PROBLEM REQUIREMENTS: Nothing but the lines below from the one that contains "131 55 5051" through the one that contains "144 72 8.51" should be retyped, exactly and including both ends. Do not include pictures.
START RECORDS SUPPLIED
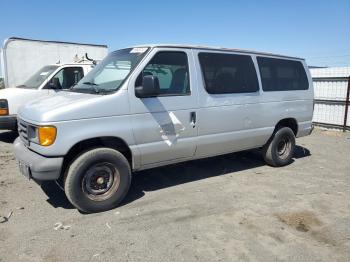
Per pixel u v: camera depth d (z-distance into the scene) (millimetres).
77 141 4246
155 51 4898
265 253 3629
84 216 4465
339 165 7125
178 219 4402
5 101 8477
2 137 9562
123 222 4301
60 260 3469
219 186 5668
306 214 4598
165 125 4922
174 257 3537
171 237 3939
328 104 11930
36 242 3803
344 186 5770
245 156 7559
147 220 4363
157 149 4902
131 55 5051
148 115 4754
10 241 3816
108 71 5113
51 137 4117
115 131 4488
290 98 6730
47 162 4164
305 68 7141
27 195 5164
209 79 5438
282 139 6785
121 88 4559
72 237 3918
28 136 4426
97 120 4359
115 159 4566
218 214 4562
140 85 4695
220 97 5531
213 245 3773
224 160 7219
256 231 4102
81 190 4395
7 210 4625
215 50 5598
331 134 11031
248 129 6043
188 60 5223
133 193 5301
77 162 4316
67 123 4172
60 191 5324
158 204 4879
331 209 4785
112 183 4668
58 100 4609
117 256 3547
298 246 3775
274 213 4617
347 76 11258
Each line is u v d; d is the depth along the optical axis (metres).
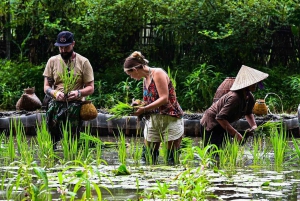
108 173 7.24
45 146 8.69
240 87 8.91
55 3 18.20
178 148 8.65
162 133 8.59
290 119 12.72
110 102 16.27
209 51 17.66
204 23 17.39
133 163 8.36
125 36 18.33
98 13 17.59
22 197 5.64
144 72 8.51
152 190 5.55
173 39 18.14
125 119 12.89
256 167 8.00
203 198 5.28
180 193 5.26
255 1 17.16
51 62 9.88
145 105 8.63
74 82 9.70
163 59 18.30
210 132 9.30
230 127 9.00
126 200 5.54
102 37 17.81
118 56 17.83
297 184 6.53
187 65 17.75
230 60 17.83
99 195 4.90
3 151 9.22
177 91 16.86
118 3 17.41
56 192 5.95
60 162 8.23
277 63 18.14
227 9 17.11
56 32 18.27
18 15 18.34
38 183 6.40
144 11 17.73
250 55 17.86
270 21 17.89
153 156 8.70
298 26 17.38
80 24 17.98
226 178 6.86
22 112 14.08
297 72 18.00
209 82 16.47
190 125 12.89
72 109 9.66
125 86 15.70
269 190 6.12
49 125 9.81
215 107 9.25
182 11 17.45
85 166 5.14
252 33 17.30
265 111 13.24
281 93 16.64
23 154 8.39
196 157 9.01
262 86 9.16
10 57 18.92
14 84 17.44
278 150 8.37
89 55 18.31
END RECORDS SUPPLIED
START RECORDS SUPPLIED
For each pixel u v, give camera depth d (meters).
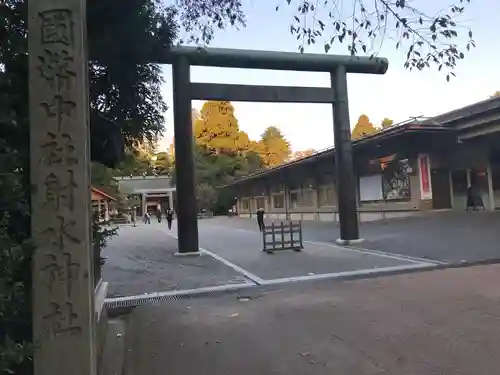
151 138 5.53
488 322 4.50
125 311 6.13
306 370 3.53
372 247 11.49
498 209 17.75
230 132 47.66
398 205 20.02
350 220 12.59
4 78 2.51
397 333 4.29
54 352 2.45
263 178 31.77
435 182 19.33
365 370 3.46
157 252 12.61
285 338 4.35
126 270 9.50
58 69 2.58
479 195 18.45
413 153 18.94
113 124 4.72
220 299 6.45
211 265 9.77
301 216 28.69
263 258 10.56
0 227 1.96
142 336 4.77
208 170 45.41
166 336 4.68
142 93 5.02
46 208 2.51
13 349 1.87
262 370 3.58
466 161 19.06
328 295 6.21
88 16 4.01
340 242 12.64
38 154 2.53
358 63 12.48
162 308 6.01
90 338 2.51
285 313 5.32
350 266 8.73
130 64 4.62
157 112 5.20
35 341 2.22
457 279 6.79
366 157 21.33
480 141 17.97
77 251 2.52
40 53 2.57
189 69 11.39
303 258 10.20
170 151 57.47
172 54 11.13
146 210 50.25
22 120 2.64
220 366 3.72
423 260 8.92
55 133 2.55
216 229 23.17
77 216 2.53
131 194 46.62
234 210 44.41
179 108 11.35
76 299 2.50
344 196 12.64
END RECORDS SUPPLIED
START RECORDS SUPPLIED
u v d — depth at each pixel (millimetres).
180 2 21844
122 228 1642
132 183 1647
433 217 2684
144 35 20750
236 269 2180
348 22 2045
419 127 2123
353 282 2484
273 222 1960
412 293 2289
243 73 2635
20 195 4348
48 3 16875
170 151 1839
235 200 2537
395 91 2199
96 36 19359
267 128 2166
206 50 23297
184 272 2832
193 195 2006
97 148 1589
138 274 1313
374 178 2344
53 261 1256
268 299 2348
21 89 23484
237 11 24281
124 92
END RECORDS SUPPLIED
OUTPUT OF THE EXERCISE:
131 55 5051
148 115 4754
10 241 3816
108 71 5113
51 137 4117
115 131 4488
290 98 6730
47 162 4164
305 68 7141
27 195 5164
209 79 5438
282 139 6785
121 88 4559
72 237 3918
28 136 4426
97 120 4359
115 159 4566
218 214 4562
140 85 4695
220 97 5531
213 245 3773
224 160 7219
256 231 4102
81 190 4395
7 210 4625
215 50 5598
331 134 11031
248 129 6043
188 60 5223
133 193 5301
77 162 4316
67 123 4172
60 191 5324
158 204 4879
331 209 4785
112 183 4668
58 100 4609
117 256 3547
298 246 3775
274 213 4617
347 76 11258
Each line is u v d; d is the depth along the optical axis (metres).
108 173 7.24
45 146 8.69
240 87 8.91
55 3 18.20
178 148 8.65
162 133 8.59
290 119 12.72
110 102 16.27
209 51 17.66
204 23 17.39
133 163 8.36
125 36 18.33
98 13 17.59
22 197 5.64
144 72 8.51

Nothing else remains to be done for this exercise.